### DATA EXCERPT

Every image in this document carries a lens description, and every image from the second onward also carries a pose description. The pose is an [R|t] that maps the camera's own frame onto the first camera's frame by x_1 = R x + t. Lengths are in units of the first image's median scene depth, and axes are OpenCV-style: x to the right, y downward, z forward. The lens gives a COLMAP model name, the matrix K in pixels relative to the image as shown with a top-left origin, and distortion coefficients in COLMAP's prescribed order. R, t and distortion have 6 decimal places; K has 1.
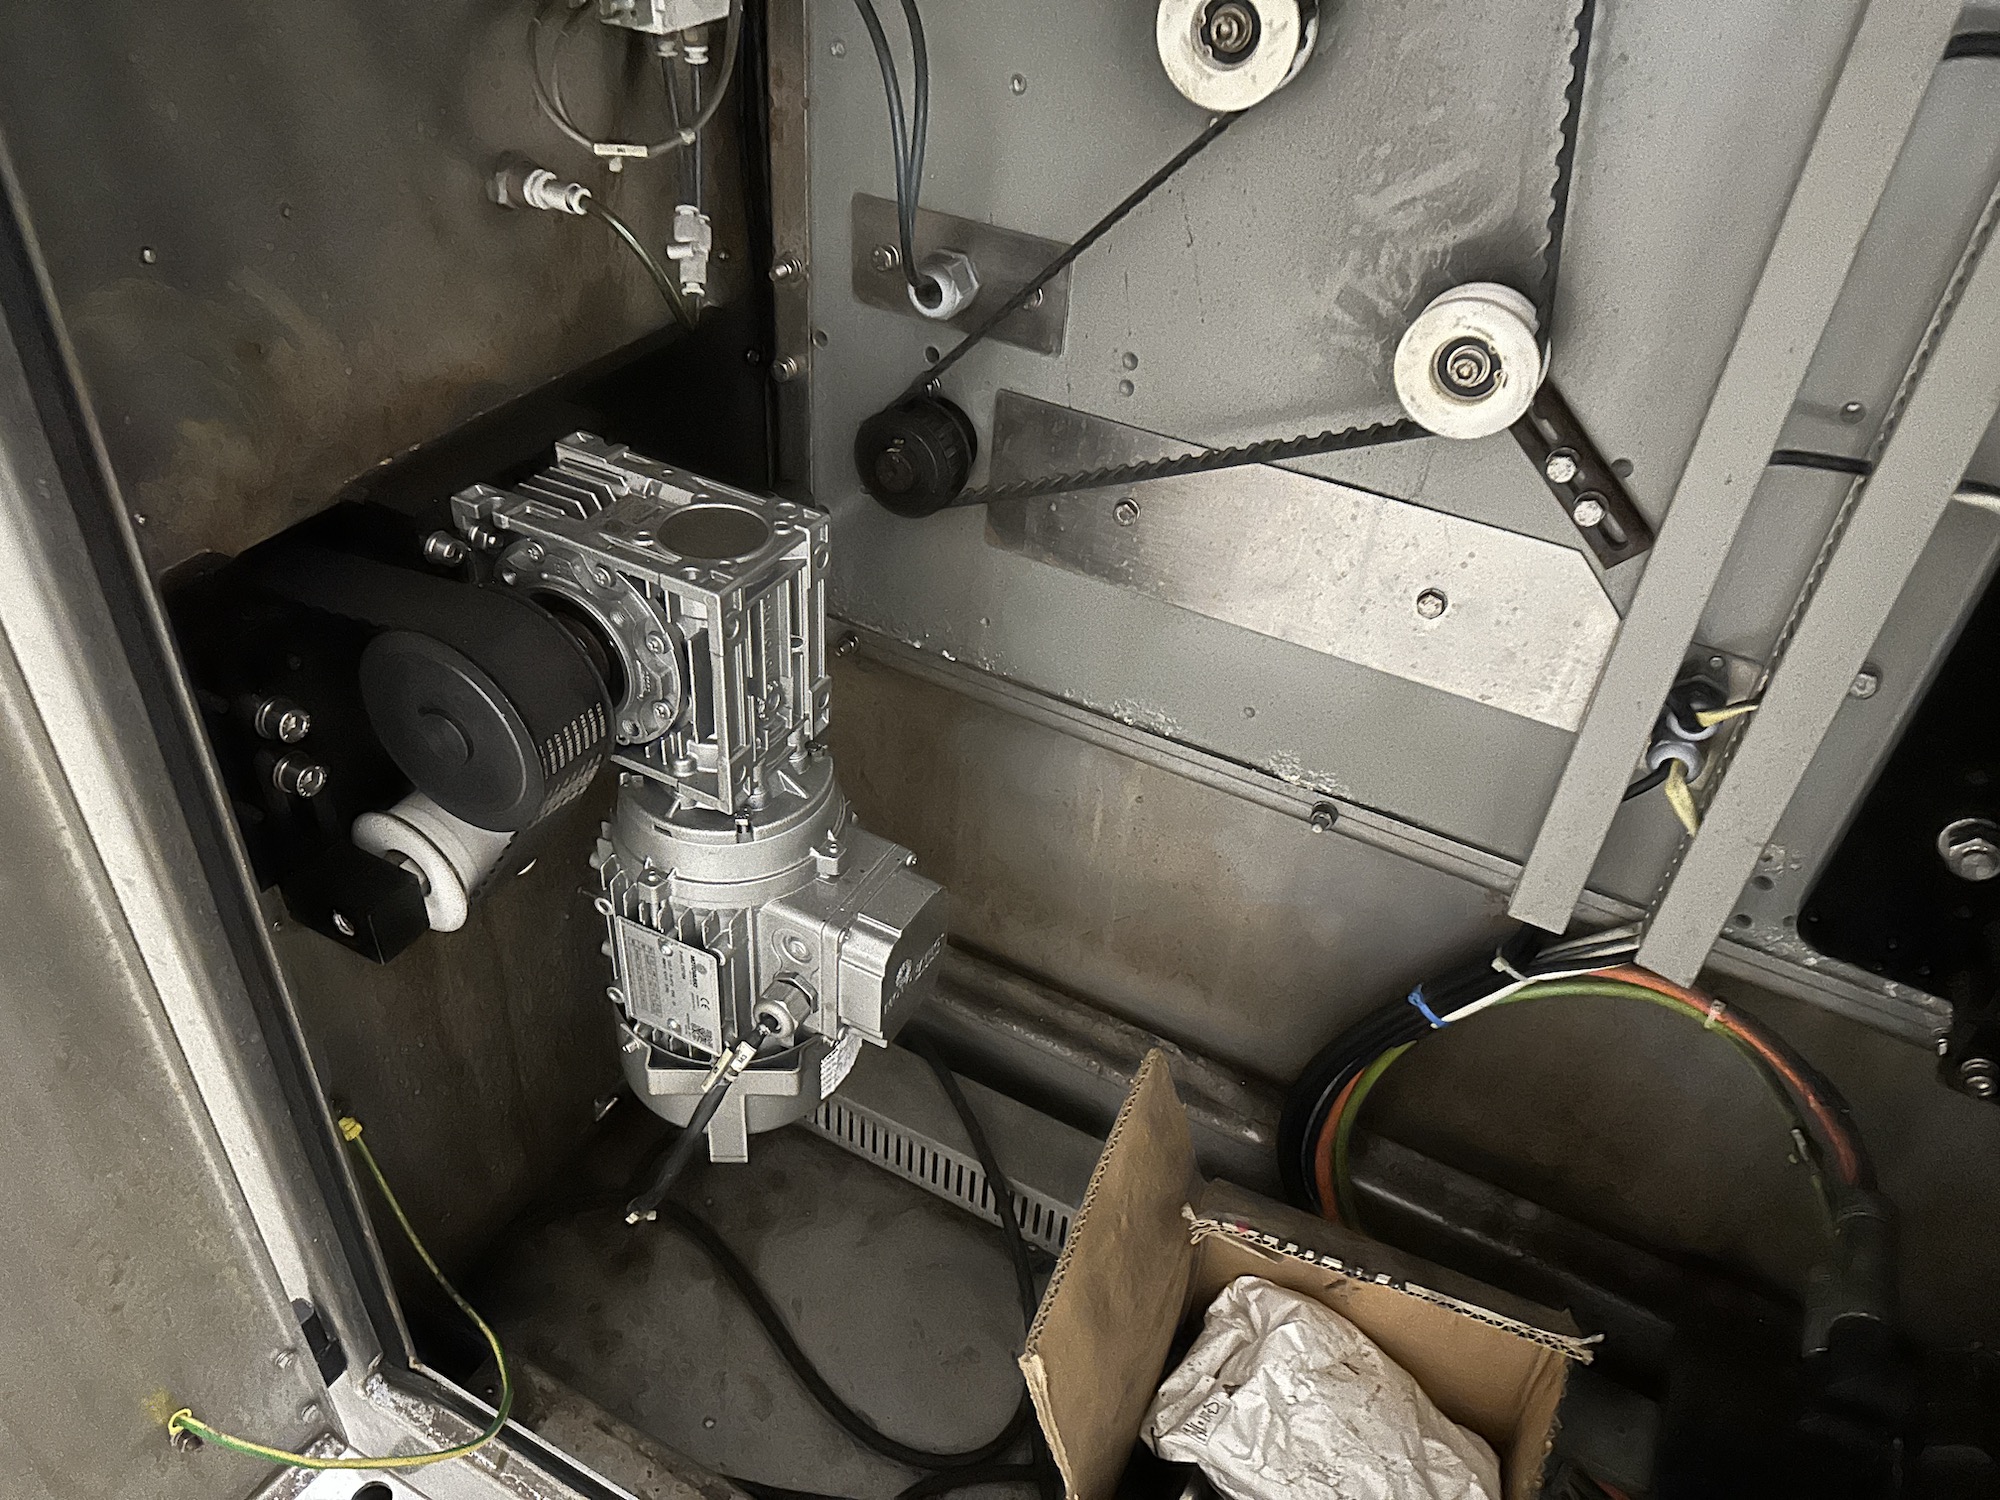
lens RADIAL K [[1401.7, 0, 1008.3], [0, 1401.7, 761.3], [0, 0, 1]] dist [0.099847, -0.183345]
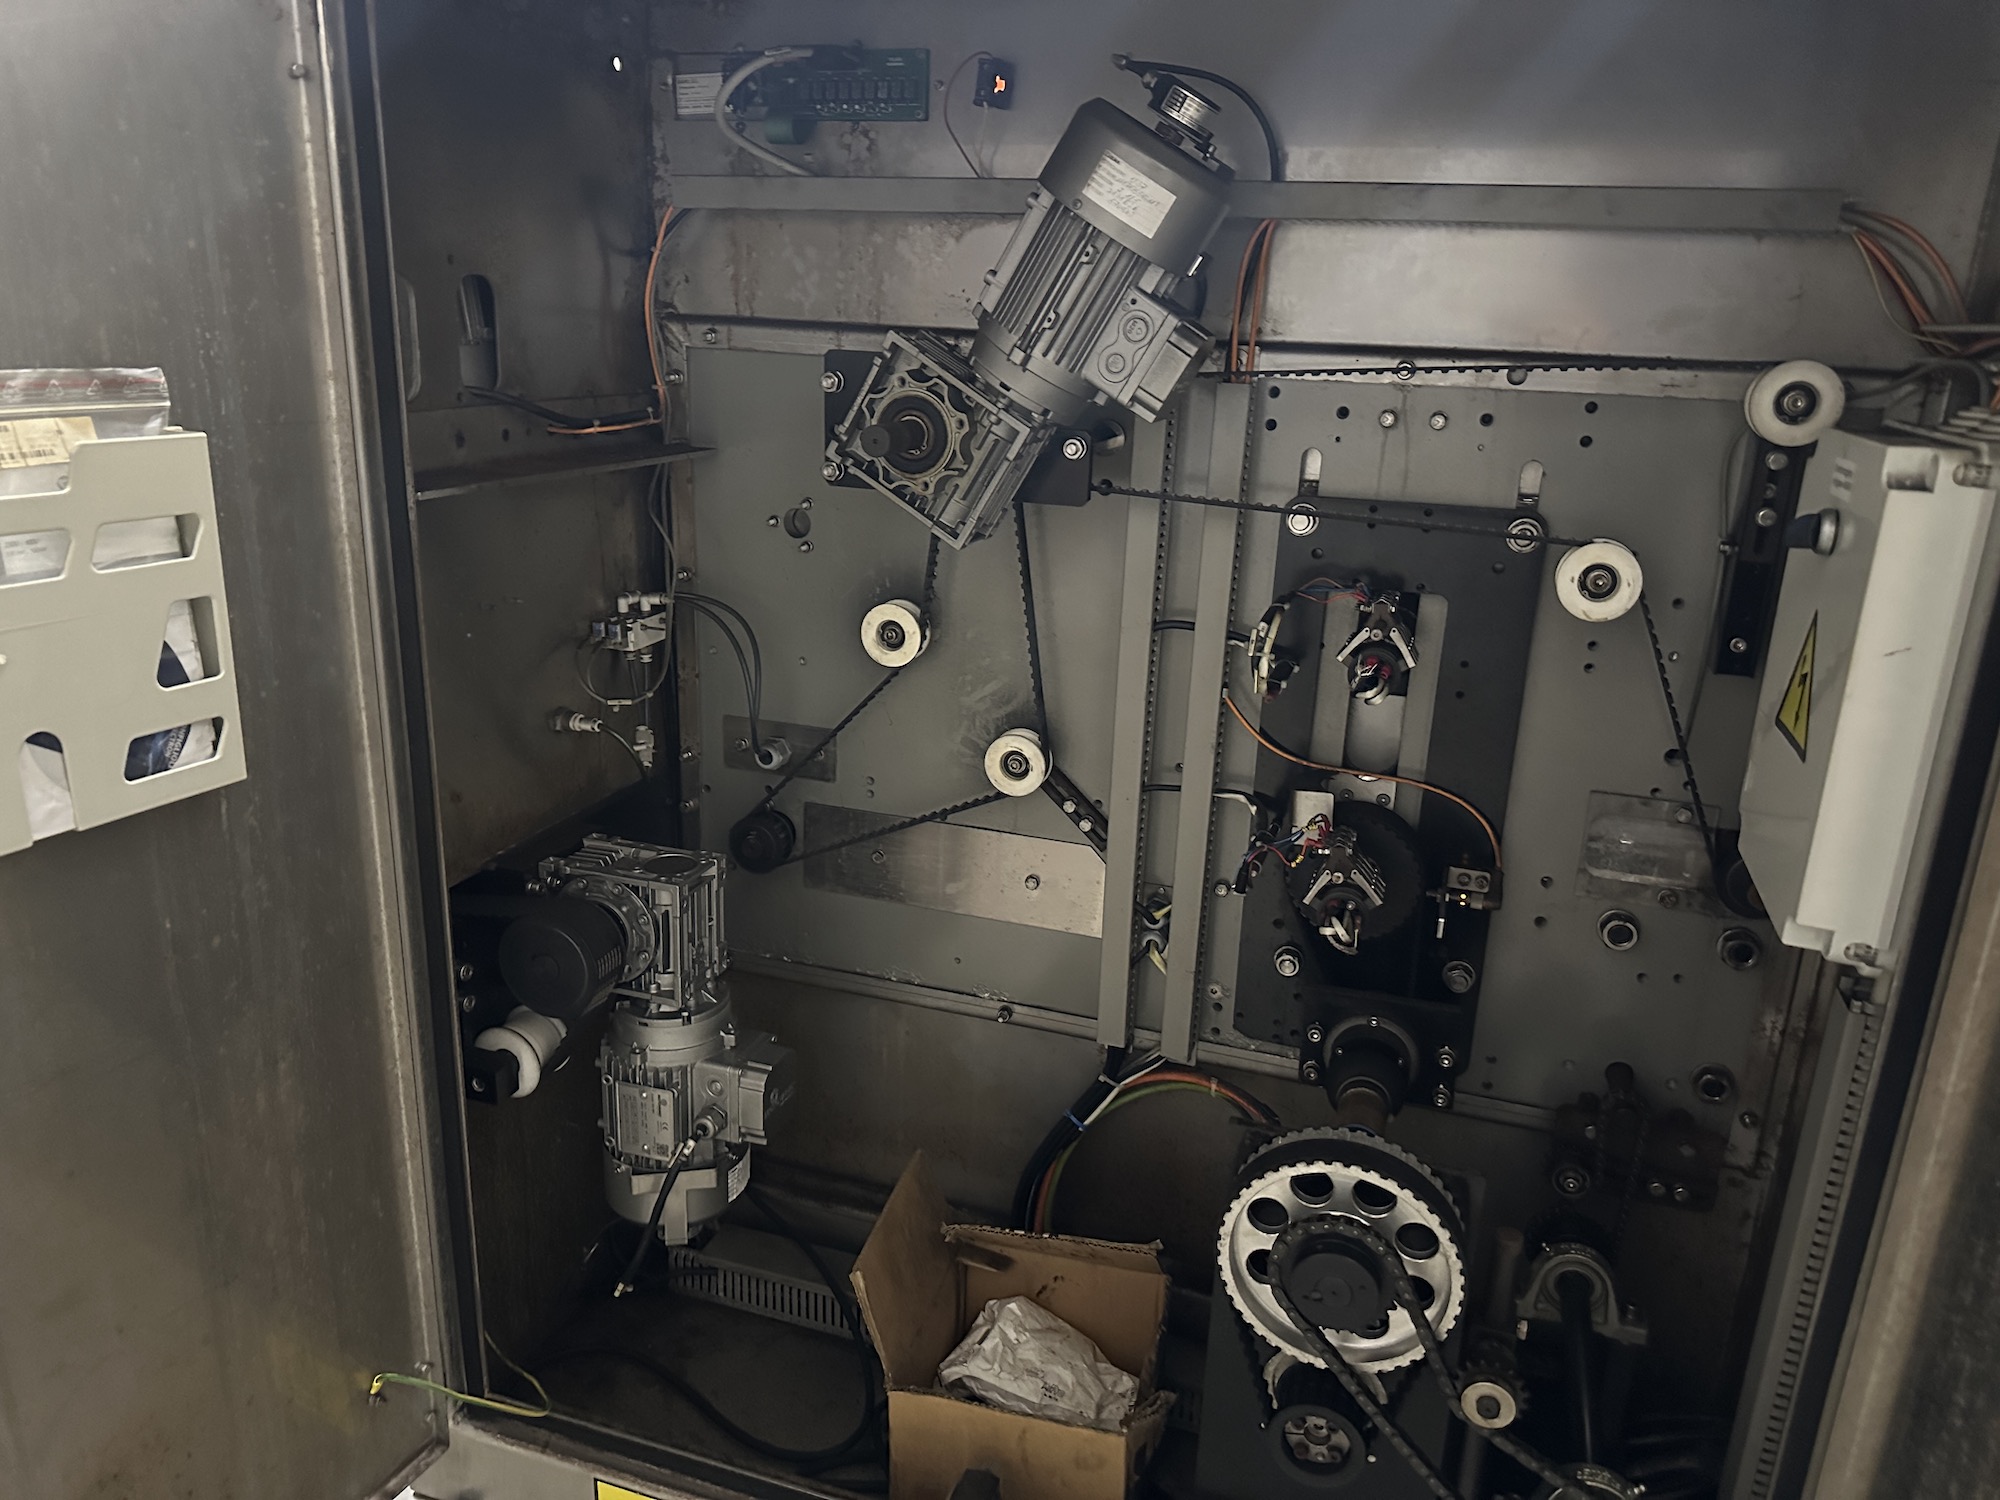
lens RADIAL K [[1415.2, 0, 994.8], [0, 1415.2, 770.9], [0, 0, 1]] dist [0.118754, -0.188074]
pose [[0.989127, -0.080086, 0.123345, 0.015651], [0.117348, 0.935332, -0.333743, 0.409736], [-0.088640, 0.344588, 0.934560, -0.931325]]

######

## TASK DIRECTIONS
Please output the listing above in full, exactly as given, without its images.

## TASK RESULT
Every image in this document carries a lens description, and every image from the second onward also carries a pose description. The pose is an [R|t] that maps the camera's own frame onto the first camera's frame by x_1 = R x + t. Lengths are in units of the first image's median scene depth, and axes are OpenCV-style: x to the right, y downward, z forward. The lens gives a COLMAP model name, the matrix K in pixels relative to the image as shown with a top-left origin, and distortion coefficients in COLMAP's prescribed order. R, t and distortion have 6 decimal places; K has 1.
lens RADIAL K [[1401.7, 0, 1008.3], [0, 1401.7, 761.3], [0, 0, 1]] dist [0.099847, -0.183345]
lens RADIAL K [[1415.2, 0, 994.8], [0, 1415.2, 770.9], [0, 0, 1]] dist [0.118754, -0.188074]
pose [[0.989127, -0.080086, 0.123345, 0.015651], [0.117348, 0.935332, -0.333743, 0.409736], [-0.088640, 0.344588, 0.934560, -0.931325]]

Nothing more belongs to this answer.